_Work to be completed_.
Looking at the material below, count the lines that contain "Figure" and answer with the count only.

_Extracted records_.
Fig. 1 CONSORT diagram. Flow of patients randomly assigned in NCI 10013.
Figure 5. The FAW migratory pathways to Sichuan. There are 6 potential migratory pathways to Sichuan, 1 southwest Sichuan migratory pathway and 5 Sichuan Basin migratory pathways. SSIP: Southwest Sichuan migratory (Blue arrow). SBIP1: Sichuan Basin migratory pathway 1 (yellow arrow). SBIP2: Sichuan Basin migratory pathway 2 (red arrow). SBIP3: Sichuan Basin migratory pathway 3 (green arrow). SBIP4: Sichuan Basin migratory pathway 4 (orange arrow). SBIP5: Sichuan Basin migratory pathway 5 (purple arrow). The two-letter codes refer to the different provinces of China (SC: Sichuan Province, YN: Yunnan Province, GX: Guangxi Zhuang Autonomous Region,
---
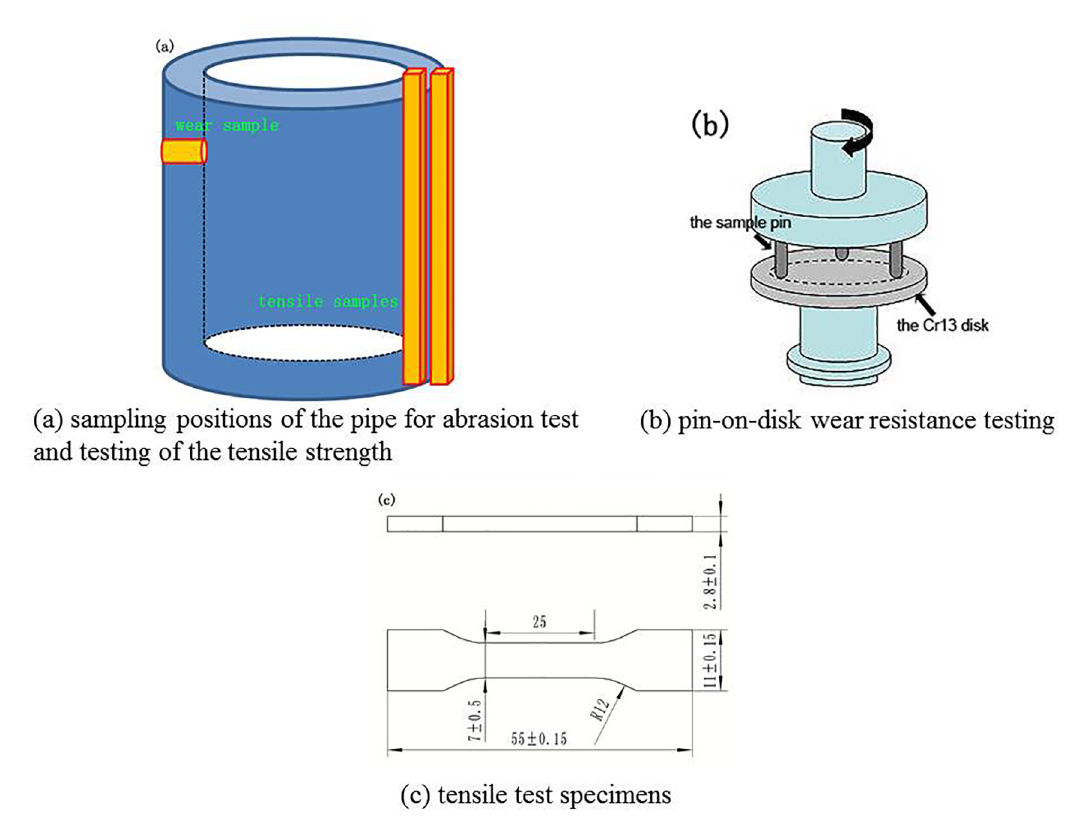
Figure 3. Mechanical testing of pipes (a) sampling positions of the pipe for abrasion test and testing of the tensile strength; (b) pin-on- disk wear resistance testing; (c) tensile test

_Answer section_.
2